* [Task details]
Once a line is found to contain "Advisory", copy it out of the listing.

* [Supplied material]

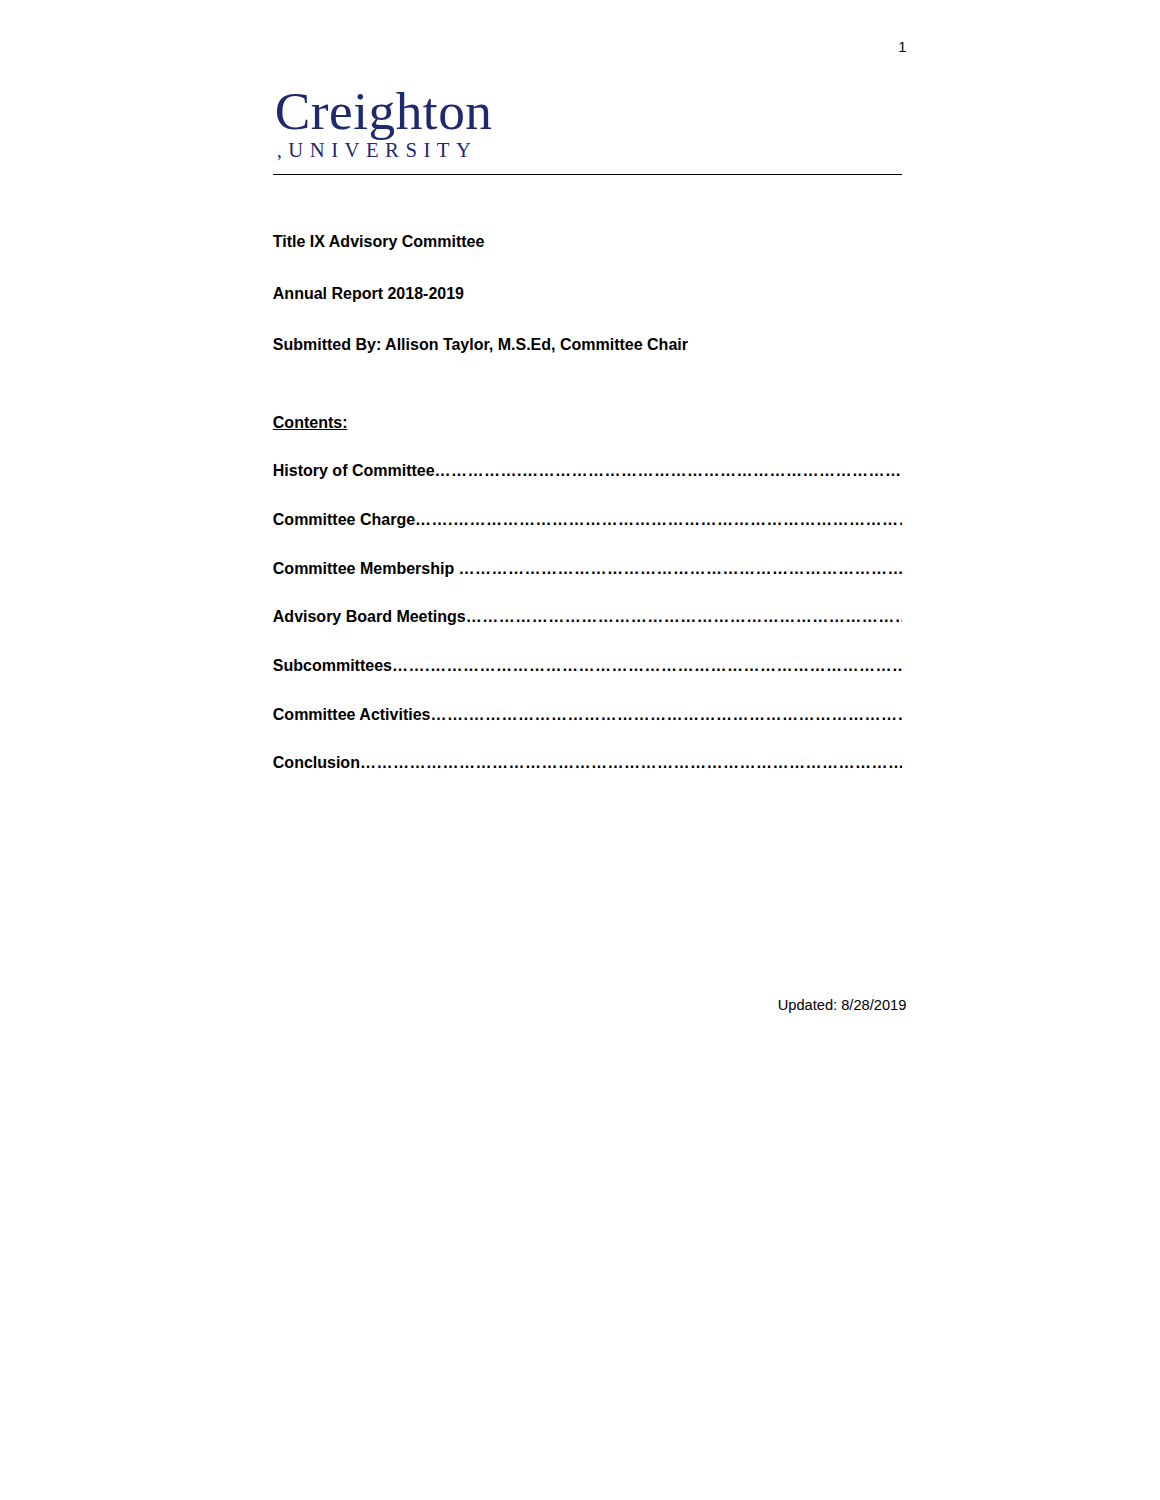1
Creighton ,UNIVERSITY
Title IX Advisory Committee
Annual Report 2018-2019
Submitted By: Allison Taylor, M.S.Ed, Committee Chair
Contents:
History of Committee…………….…………………………………………………………………………… pg. 2
Committee Charge…….…………………………………………………………………………………………….. pg. 2
Committee Membership ………………………………………………………………………………………… pg. 3-4
Advisory Board Meetings………………………………………………………………………………………… pg. 4
Subcommittees…….…………………………………………………………………………………………………….. pg. 4-5
Committee Activities…….………………………………………………………………………………………… pg. 6-8
Conclusion………………………………………………………………………………………………………………….pg. 8
Updated: 8/28/2019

* [Result of this exercise]
Title IX Advisory Committee
Advisory Board Meetings………………………………………………………………………………………… pg. 4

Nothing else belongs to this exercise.